I can’t help but wonder if those of us who do make it to 2017 will feel as if we survived this year, rather than lived it, because it’s not only our favourites in the music world who are leaving us at an incomprehensibly rapid rate. For some of us, the impact of 2016 has not been confined to losing those in the public eye. Recently, I wrote about the loss of fellow 80’s fanatic and friend, Cat Dodsworth, who died unexpectedly at the end of March. What I never wrote, and never intended to write, was about someone very special who lost his battle with cancer a few days later. Not only was the loss too personal and painfully acute for me to do anything other than get through each day, but how can you even begin to write anything that reflects the huge part that person played in your life for the past quarter of a century? The answer is, you can’t. However, neither does it feel right for me to say nothing at all, so here goes.
Those of you who have read ‘Your Eighties’ may have noticed it is dedicated to Lee. There was no disguising his delight at the dedication, when I gave him one of the first copies of the book, swiftly followed by a comment about me “hobnobbing with celebs”. But then, if ever there was someone to keep my feet firmly on the ground, it was Lee. We first met in the spring of 1991, when I was 20 years old and somewhat idealistic. Seven years older than me, and with more than a touch of cynicism, Lee never shied away from giving me a reality check whenever he thought it was needed, which was often.

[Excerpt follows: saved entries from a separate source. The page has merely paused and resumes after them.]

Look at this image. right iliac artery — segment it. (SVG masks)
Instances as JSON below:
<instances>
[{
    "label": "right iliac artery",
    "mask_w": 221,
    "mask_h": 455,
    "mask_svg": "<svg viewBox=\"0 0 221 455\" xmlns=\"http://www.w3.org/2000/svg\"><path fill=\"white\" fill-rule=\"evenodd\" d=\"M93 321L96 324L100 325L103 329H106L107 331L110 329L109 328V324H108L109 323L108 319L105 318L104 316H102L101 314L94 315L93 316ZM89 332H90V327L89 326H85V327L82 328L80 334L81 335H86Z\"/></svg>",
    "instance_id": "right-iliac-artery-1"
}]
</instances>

I had begun working in the office of a local repair garage where Lee was a mechanic. On my first day of work, I was left to type up a pile of invoices, while my boss was at a meeting. Having previously boasted of my excellent typing skills (well, I could get up quite a speed on my portable manual typewriter), I wasn’t able to admit I had never encountered anything like the monstrous electronic contraption sitting in front of me, let alone know how to use it.

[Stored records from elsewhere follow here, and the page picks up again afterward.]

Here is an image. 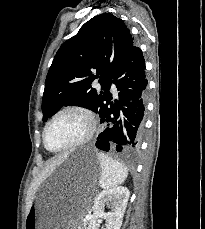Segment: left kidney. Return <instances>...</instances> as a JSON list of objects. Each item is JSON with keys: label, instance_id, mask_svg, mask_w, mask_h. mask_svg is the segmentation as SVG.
I'll use <instances>...</instances> for the list:
<instances>
[{"label": "left kidney", "instance_id": "obj_1", "mask_svg": "<svg viewBox=\"0 0 205 229\" xmlns=\"http://www.w3.org/2000/svg\"><path fill=\"white\" fill-rule=\"evenodd\" d=\"M129 196V190L123 186L100 192L94 200L93 215L87 229H98L100 219L106 220L107 229H120ZM105 206L110 212H104Z\"/></svg>", "mask_w": 205, "mask_h": 229}]
</instances>
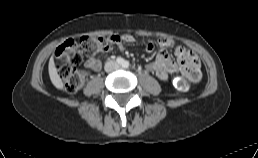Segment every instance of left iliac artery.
Segmentation results:
<instances>
[{"mask_svg":"<svg viewBox=\"0 0 258 158\" xmlns=\"http://www.w3.org/2000/svg\"><path fill=\"white\" fill-rule=\"evenodd\" d=\"M123 67H124V68H128V67H129V63H128L127 61H125V62L123 63Z\"/></svg>","mask_w":258,"mask_h":158,"instance_id":"44dca946","label":"left iliac artery"}]
</instances>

After half an hour of being left to my own devices, I had managed to load the invoices and even type at what seemed an alarmingly aggressive speed but, try as I might, I couldn’t find the Caps Lock or Shift keys. Panic began to set in as I imagined the pile of blank invoices awaiting my boss on his return. My distress must have been apparent to those in the workshop, because the next thing I knew Lee was in the office asking if everything was alright. He could hardly keep a straight face as I explained my dilemma to him, and he offered to help me find the elusive keys. Twenty minutes and a cup of tea later, we had solved the mystery, and formed a bond that remained unbreakable through the ups and downs of the next 25 years.
Aside from the major life events during that time, of which there were many – marriages, births, deaths, divorce, house moves – it has been the smallest, inconsequential memories that have been finding their way to my consciousness. Some have been completely random, such as the time Lee hunted around the workshop to find a large paint pot for me to stand on, as he needed me to push the pedals on a lorry he was fixing, and I was too short to reach even the bottom step of the cab to climb in! Others have been prompted by more tangible reminders, like the inch long cut I have in the top of one of my coffee tables.

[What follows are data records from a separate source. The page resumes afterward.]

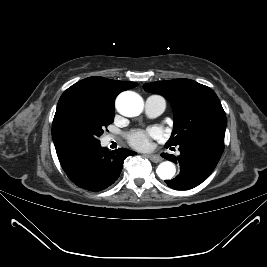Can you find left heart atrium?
I'll return each mask as SVG.
<instances>
[{
    "label": "left heart atrium",
    "instance_id": "obj_1",
    "mask_svg": "<svg viewBox=\"0 0 267 267\" xmlns=\"http://www.w3.org/2000/svg\"><path fill=\"white\" fill-rule=\"evenodd\" d=\"M159 135V132L155 128L147 130H136L128 135V142L131 146L137 149H148L150 147V141Z\"/></svg>",
    "mask_w": 267,
    "mask_h": 267
}]
</instances>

A couple of years ago, rather than looking over his shoulder and telling him what to do (his description, not mine) I had left Lee to get on with some DIY in the living room. I returned home to find he had made a nice, tidy job of boarding up the fireplace, where the old gas fire had been. It wasn’t until the next morning, when I moved a coaster that had been placed overhanging the edge of the table, that I noticed the deep, inch long cut in the wooden tabletop. In his wisdom, Lee had used my pair of vintage G-Plan coffee tables as trestles for the sheet of wood he was sawing, and had taken a while to realise he had sawn into one of the tables too. Never did I think, when I was ranting about what he’d done, that I would one day be looking at that cut and smiling, but that is what I do now.
I smile because I can see him letting me go on and on until, when I finally drew breath, he simply asked “Finished?”, before bursting out laughing at me. Not to take life too seriously was just one of the many things I learnt from Lee. Some were of little significance, some will stay with me forever. He taught me how to play chess and poker (although I never quite mastered the poker face). He taught me to push boundaries, question what I’m told, break the rules. He taught me that Peter Gabriel’s “So” album is one of the best of all time, and to listen to it in anything other than its entirety is an injustice. He taught me that having someone who’s “got your back” is one of the most precious things you can have. It is something I am now missing.
When things weren’t going my way, Lee would always tell me “life’s not fair, you’ve just got to deal with it”. His passing has taught me just how unfair life can be. I’m still learning how to deal with it.